ILS localiser coverage and the protected zone

The localiser is part of an Instrument Landing System (ILS) and is used by pilots to guide an aircraft during final approach. It provides lateral guidance helping to align an aircraft with the runway centreline.

Flying over a real-world scale model of the signal emitted from an ILS localiser. Created with Unreal Engine 5.

Localisers emit a highly directional radio signal transmitted from a fixed antenna system. This video shows a sample profile of the pattern emitted by the localiser which envelopes a defined protected zone.

This protected zone commonly defines an area of ±10° at a range of 25 nautical miles (NM) and ±35° at a range of 17 NM, guaranteeing an area which is free from lateral lobe interference of side lobes. ILS guidance should not be enabled outside of this zone.

ILS localiser coverage and the protected zone rendered in 3D.

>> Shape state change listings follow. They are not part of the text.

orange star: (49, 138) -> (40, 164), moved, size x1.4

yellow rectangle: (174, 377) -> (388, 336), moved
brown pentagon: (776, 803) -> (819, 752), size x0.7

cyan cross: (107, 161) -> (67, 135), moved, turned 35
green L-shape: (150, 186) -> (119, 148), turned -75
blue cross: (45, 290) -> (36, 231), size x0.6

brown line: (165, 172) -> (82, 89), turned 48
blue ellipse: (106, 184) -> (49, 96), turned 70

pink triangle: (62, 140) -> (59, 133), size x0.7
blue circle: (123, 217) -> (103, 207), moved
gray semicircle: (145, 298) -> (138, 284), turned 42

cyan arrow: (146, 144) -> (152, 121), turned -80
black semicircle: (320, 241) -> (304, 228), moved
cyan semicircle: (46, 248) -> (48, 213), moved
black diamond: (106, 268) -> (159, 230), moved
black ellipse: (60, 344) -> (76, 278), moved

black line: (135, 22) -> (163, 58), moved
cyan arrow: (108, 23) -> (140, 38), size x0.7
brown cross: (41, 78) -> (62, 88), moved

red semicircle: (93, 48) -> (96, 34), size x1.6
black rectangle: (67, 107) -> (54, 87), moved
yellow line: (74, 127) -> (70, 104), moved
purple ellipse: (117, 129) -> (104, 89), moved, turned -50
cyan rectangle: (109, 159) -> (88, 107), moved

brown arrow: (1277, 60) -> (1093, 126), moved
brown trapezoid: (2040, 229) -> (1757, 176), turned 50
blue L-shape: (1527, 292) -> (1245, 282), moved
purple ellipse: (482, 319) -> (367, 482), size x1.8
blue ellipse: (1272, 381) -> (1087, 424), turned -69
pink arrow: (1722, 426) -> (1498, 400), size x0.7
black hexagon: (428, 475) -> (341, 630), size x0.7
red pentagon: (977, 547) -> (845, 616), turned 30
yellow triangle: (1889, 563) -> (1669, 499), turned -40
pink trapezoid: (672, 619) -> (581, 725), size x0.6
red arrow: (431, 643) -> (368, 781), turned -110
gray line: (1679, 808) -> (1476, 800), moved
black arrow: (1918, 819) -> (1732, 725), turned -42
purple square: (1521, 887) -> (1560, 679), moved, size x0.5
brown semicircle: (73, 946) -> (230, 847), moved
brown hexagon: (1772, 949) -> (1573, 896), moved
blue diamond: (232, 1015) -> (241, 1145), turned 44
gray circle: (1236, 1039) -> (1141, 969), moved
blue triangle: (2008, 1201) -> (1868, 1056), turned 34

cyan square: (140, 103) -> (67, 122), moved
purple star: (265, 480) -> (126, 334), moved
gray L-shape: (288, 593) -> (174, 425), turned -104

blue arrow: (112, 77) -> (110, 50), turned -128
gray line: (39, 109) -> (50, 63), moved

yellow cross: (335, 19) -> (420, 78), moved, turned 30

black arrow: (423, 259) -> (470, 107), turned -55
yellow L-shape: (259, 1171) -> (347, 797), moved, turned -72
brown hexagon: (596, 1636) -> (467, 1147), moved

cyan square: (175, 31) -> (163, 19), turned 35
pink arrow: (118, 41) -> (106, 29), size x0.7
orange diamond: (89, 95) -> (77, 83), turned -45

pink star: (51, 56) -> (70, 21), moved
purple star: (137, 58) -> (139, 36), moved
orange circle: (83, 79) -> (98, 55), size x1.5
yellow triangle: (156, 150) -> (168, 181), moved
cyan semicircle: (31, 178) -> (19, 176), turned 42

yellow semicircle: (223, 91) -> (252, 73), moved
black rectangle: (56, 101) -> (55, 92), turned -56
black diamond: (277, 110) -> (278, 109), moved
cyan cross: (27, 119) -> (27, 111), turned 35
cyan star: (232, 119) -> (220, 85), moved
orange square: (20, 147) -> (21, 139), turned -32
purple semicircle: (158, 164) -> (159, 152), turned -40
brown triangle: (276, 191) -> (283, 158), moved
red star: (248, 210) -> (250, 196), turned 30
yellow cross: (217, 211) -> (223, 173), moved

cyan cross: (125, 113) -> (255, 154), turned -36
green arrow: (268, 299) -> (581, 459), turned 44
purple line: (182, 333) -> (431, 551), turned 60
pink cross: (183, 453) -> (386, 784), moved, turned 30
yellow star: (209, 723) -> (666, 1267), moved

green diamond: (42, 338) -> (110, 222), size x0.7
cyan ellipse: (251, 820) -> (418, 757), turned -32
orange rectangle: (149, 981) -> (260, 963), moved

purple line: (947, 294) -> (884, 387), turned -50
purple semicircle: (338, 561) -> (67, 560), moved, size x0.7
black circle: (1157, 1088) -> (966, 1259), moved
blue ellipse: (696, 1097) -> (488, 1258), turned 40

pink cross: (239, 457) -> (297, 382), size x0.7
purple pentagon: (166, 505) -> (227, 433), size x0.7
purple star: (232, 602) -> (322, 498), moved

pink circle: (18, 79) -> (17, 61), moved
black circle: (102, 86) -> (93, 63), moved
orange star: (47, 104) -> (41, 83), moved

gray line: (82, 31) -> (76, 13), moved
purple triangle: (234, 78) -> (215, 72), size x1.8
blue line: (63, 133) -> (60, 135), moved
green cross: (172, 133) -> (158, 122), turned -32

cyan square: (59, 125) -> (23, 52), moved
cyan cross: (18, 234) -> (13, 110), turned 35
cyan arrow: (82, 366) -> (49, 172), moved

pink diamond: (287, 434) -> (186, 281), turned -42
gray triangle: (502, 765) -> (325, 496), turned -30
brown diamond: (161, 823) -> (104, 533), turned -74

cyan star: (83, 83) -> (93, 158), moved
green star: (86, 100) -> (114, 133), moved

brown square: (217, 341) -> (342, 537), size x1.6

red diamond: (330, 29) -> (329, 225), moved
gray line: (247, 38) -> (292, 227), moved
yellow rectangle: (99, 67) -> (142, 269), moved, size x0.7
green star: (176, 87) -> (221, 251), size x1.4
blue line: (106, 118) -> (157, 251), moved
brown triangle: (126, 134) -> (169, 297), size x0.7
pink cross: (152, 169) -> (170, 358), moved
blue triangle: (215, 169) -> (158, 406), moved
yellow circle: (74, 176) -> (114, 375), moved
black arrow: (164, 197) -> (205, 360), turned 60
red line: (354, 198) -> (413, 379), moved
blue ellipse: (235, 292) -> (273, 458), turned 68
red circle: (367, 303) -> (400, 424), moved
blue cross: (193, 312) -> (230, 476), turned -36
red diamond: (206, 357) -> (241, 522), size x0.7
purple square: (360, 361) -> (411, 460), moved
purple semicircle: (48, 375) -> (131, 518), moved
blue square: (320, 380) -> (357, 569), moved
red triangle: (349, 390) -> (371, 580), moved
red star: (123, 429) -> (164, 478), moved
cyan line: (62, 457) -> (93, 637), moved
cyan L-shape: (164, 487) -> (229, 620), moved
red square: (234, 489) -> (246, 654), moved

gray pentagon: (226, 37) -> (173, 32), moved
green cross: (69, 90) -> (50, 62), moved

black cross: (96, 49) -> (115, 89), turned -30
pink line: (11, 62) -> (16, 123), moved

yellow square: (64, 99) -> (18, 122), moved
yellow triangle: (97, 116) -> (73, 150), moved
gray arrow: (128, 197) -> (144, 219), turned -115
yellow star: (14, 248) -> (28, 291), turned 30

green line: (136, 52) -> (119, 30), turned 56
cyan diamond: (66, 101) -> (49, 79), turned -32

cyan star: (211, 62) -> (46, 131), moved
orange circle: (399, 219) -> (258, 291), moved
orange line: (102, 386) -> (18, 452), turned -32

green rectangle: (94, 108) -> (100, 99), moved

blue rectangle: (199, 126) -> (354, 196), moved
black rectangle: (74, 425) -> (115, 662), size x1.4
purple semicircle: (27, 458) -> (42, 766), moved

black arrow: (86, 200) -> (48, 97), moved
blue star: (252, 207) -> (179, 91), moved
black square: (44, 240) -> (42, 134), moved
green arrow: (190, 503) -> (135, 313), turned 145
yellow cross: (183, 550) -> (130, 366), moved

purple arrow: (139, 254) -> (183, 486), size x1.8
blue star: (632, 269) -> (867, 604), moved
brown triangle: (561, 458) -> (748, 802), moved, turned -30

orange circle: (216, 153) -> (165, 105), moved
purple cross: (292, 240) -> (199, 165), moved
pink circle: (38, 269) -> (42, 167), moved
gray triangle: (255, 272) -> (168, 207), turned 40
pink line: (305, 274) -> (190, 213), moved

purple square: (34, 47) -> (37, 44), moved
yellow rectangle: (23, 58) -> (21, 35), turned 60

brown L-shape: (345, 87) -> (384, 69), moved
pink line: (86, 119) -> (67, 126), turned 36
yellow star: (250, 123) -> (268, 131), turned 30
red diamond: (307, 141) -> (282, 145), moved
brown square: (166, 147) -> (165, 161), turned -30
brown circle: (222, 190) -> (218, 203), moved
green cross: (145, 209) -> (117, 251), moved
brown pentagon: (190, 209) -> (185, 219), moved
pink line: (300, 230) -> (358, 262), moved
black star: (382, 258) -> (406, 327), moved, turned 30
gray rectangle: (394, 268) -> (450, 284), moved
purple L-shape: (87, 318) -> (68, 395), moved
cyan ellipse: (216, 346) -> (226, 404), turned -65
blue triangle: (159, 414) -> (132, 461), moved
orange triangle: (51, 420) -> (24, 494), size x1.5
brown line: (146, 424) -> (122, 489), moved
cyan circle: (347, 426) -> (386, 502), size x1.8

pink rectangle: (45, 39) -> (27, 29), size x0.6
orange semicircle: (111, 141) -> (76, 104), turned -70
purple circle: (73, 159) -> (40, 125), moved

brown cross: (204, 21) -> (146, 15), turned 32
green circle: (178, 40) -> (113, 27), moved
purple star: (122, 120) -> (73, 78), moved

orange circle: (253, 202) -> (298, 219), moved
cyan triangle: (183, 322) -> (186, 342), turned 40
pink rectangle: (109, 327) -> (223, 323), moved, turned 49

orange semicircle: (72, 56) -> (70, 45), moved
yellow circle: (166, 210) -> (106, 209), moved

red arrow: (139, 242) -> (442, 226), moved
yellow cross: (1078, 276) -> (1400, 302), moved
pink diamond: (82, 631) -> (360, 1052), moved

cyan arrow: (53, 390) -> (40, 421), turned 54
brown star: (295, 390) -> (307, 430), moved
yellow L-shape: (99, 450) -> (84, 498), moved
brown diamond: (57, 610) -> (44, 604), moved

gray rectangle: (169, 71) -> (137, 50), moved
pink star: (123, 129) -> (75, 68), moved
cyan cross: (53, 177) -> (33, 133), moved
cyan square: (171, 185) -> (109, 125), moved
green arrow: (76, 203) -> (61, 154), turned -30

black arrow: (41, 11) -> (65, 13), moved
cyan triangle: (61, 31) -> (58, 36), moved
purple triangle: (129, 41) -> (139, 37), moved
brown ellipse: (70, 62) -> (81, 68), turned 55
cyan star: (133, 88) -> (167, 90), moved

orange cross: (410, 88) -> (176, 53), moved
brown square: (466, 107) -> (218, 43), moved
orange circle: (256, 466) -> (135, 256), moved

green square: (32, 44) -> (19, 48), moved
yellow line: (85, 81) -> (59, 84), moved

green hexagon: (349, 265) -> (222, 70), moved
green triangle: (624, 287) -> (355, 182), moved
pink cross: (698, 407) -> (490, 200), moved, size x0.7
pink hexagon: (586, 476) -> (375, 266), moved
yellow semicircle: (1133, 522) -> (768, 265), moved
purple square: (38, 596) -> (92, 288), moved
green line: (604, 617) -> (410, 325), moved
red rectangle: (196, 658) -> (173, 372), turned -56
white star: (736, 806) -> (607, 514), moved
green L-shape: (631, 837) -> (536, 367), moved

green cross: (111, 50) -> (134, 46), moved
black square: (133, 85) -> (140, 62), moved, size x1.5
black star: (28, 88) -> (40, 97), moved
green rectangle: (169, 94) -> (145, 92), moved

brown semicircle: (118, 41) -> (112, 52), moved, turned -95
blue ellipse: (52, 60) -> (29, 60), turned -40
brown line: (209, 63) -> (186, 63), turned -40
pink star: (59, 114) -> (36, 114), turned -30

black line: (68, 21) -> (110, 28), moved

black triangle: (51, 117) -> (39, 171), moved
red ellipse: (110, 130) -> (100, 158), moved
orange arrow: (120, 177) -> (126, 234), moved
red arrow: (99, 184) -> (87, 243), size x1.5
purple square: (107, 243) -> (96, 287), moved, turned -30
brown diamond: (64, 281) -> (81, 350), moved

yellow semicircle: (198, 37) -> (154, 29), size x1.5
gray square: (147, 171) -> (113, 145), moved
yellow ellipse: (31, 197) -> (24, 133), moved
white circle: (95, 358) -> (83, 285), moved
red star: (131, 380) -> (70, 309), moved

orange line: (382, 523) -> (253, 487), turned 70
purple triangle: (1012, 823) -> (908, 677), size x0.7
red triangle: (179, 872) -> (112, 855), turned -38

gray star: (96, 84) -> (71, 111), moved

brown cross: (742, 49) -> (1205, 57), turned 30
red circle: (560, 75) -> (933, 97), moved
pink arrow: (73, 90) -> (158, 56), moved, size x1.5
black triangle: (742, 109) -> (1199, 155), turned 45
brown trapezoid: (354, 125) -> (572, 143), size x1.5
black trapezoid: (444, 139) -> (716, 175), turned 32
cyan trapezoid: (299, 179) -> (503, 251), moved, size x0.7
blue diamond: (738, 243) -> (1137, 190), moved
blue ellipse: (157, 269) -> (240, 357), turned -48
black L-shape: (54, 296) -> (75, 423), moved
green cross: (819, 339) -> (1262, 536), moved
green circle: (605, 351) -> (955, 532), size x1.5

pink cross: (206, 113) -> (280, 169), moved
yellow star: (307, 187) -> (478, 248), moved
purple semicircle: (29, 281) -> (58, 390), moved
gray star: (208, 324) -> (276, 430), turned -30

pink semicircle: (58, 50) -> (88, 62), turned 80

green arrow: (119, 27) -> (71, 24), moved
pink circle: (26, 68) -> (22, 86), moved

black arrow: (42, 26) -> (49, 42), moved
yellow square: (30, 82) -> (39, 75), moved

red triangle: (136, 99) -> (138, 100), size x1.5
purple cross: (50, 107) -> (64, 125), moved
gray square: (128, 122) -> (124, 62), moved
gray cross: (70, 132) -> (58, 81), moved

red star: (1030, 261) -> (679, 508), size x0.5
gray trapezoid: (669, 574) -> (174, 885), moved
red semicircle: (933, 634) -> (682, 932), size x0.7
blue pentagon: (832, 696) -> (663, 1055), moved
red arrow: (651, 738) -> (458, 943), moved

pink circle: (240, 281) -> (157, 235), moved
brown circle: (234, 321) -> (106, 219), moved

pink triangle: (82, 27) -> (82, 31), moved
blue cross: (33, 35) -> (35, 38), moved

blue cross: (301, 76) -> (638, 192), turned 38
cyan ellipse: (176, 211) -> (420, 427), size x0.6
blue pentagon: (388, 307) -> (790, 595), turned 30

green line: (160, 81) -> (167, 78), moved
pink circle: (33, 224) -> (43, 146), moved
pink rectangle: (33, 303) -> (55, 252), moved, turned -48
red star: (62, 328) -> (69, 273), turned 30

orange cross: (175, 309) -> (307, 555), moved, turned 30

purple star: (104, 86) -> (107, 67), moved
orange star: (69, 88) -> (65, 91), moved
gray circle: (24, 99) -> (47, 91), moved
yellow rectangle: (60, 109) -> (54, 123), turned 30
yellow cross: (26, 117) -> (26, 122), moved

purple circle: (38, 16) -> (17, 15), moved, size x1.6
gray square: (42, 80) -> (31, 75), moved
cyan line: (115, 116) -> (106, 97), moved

Also shown is the area of reduced localiser coverage, which helps reduce signal reflections from nearby buildings. This begins at ±15° at a range of 17 NM and raises the height above threshold (HAT) from 2,000ft up to 4,500ft at the ±35° limit. A HAT of 1,000ft above the elevation of the highest obstacle is used when required.

Although these shapes would not normally be visible when using a training simulator, it can be useful for visualising the real-world scale of the signal and also for validating that flight instruments are correctly calibrated.

Learn more about the realtime flight simulator project built with Unreal Engine.

Explore a general overview of localiser coverage in 3D, plus augmented and virtual reality on Sketchfab.

Note that this interactive realtime model shows a general overview of localiser coverage, rather than a specific airport setup. Individual installations will typically be determined by local authorities.

An area of London is displayed only to provide a general sense of scale.